YOUR TASK:
Pictures stay out of this copy; please retype only the lines from the start of the records through the line with "FIGURE 4 | Immunohistochemistry".

EXERCISE MATERIAL:
== Segment start ==

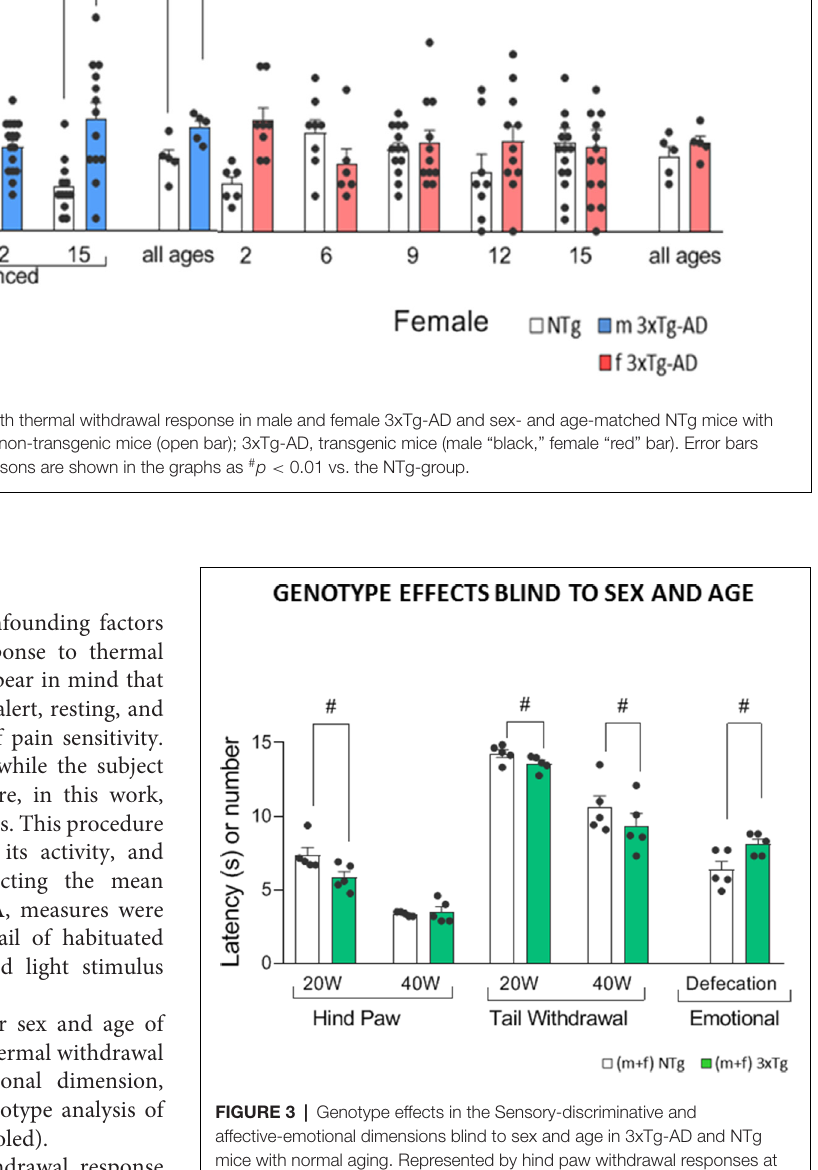
all ages, Paw-20W; #G (genotype effect), t (107) = 4.30, p < 0.001. Paw-40W; #G, t (107) = 2.42, p = 0.0017. Tail- 20W; G, t (107) = 3.39, p = 0.001. Tail-40W; G, t (107) = 3.43, p = 0.001), indicating increased sensory-discriminative pain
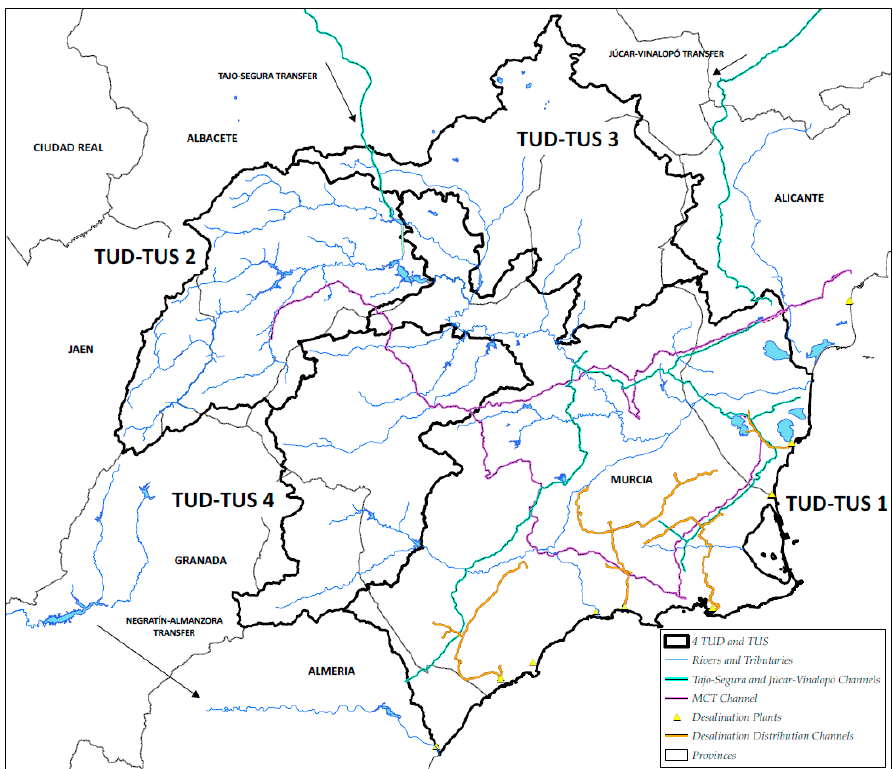
Figure 4. Territorial Unit in the SRB. Source: own elaboration based on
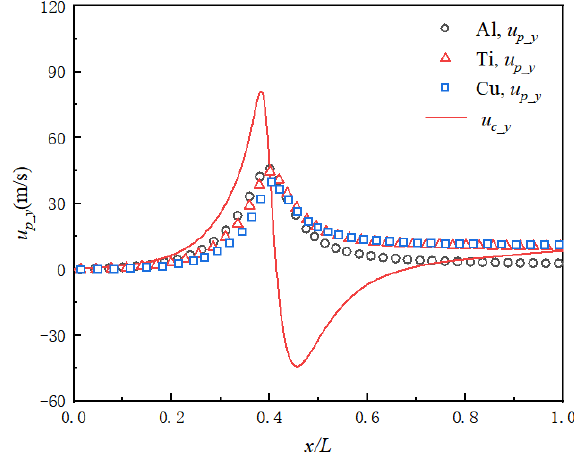
Figure 9. Velocity in the y -direction of the particle released from the same initial position with variable densities.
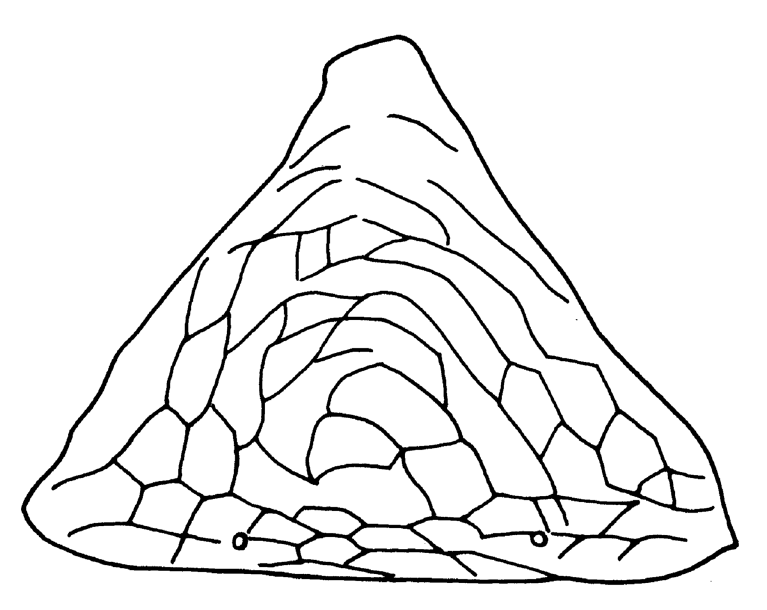
Figures 7. Haplothrips shivendraii sp. n.: Pelta, female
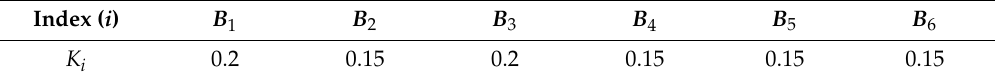
Table 3. The K i assigned to each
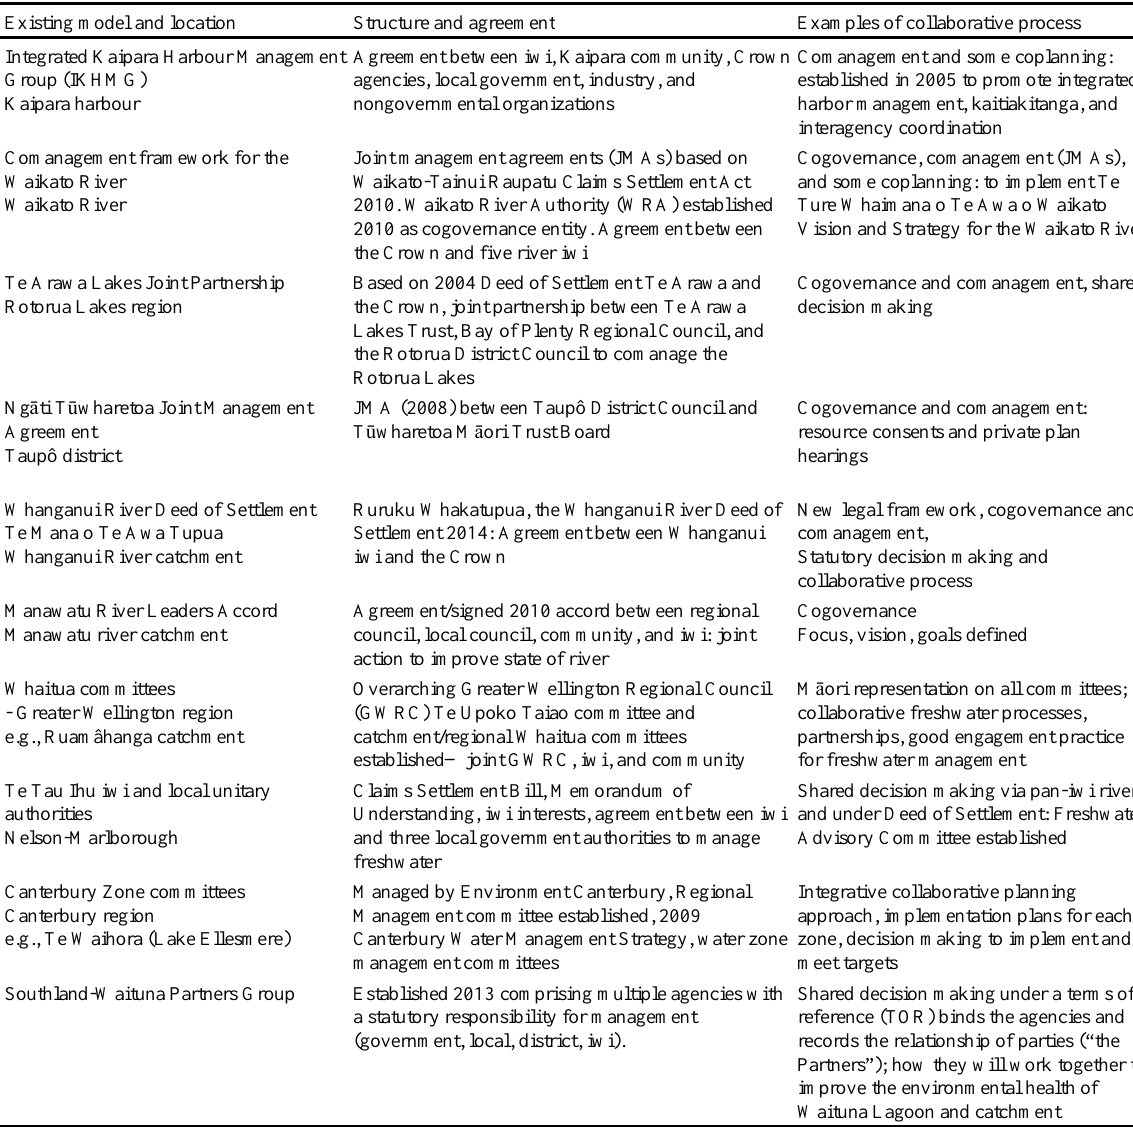
Table 3. Indigenous M ā ori involvement in collaborative processes and freshwater management in New Zealand. Existing model and location Structure and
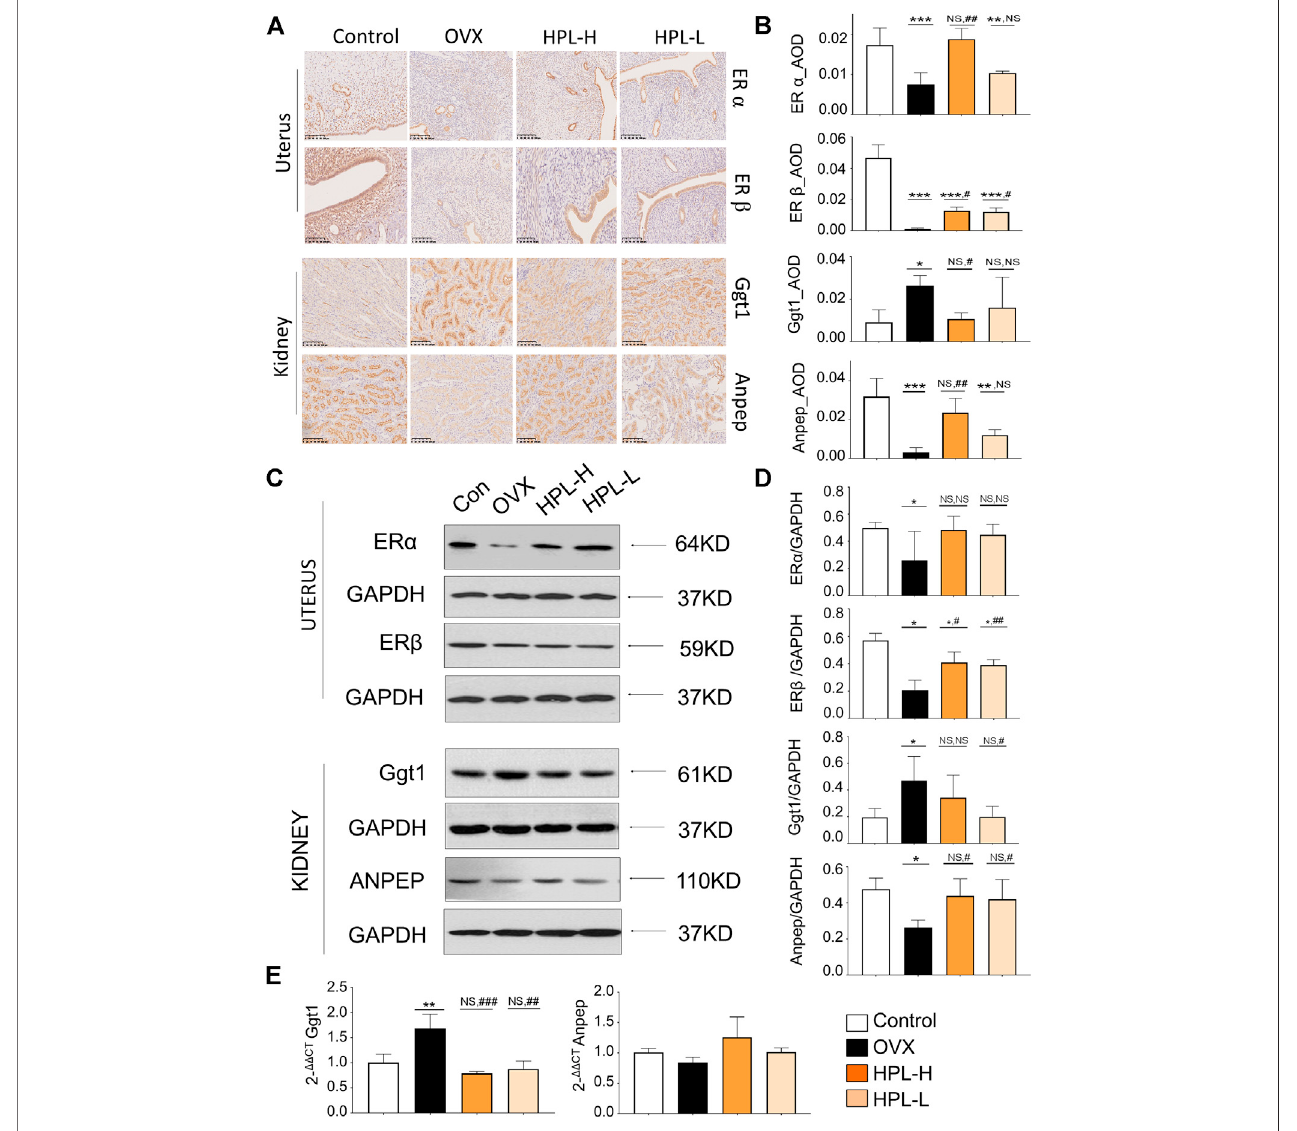
FIGURE 4 | Immunohistochemistry (IHC) and western blot assays of HPL-treated samples. (A) IHC revealed a disturbed morphology of uterine and renal tissues (DAB staining, scale bar, 200 µm). (B) The IHC average optional density (AOD) ratio. (C) Representative images of ER α , ER β , Ggt1, and Anpep levels detected using western blotting. (D) Representative quantitation of ER α , ER β , Ggt1, and Anpep levels detected using western blotting. (E) qRT-PCR analysis of renal levels of the Ggt1 and Anpep mRNAs. The results of the statistical analysis are presented in bar charts (mean ± s . e.m.). HPL therapy dosage: HPL-H, 300 mg/kg/d; HPL-L, 80 mg/kg/d. *p < 0.05, **p < 0.005, and ***p < 0.0005 compared with control rats; #p < 0.05, ##p < 0.005, and ###p < 0.0005 compared with OVX rats. NS, not signi fi cant.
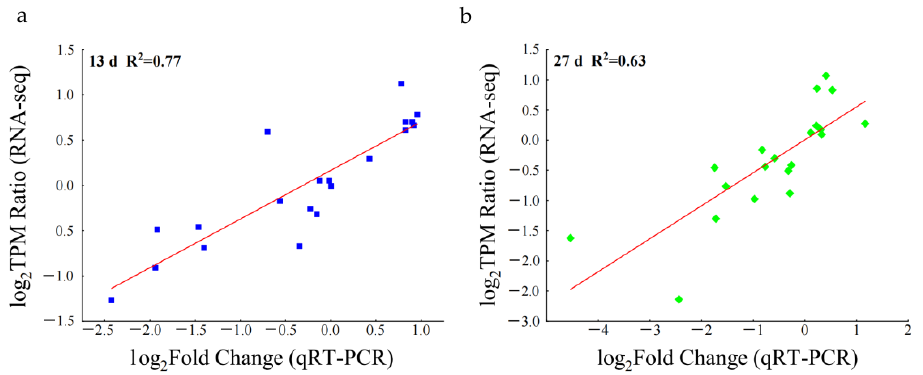
Figure 4. Correlation between RNA-seq and qRT-PCR results of samples collected at days 13 ( a ) and b 27 ( b ). X-axis denoted Log 2 (the ratio of qRT-PCR) using the method 2 − ∆∆ Ct to calculate the relative expression level. Y-axis represented the TPM values in RNA-Seq data. Each square in the figure ( a , b ) represents the amount of gene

== Segment end ==

FINISHED TASK:
all ages, Paw-20W; #G (genotype effect), t (107) = 4.30, p < 0.001. Paw-40W; #G, t (107) = 2.42, p = 0.0017. Tail- 20W; G, t (107) = 3.39, p = 0.001. Tail-40W; G, t (107) = 3.43, p = 0.001), indicating increased sensory-discriminative pain
Figure 4. Territorial Unit in the SRB. Source: own elaboration based on
Figure 9. Velocity in the y -direction of the particle released from the same initial position with variable densities.
Figures 7. Haplothrips shivendraii sp. n.: Pelta, female
Table 3. The K i assigned to each
Table 3. Indigenous M ā ori involvement in collaborative processes and freshwater management in New Zealand. Existing model and location Structure and
FIGURE 4 | Immunohistochemistry (IHC) and western blot assays of HPL-treated samples. (A) IHC revealed a disturbed morphology of uterine and renal tissues (DAB staining, scale bar, 200 µm). (B) The IHC average optional density (AOD) ratio. (C) Representative images of ER α , ER β , Ggt1, and Anpep levels detected using western blotting. (D) Representative quantitation of ER α , ER β , Ggt1, and Anpep levels detected using western blotting. (E) qRT-PCR analysis of renal levels of the Ggt1 and Anpep mRNAs. The results of the statistical analysis are presented in bar charts (mean ± s . e.m.). HPL therapy dosage: HPL-H, 300 mg/kg/d; HPL-L, 80 mg/kg/d. *p < 0.05, **p < 0.005, and ***p < 0.0005 compared with control rats; #p < 0.05, ##p < 0.005, and ###p < 0.0005 compared with OVX rats. NS, not signi fi cant.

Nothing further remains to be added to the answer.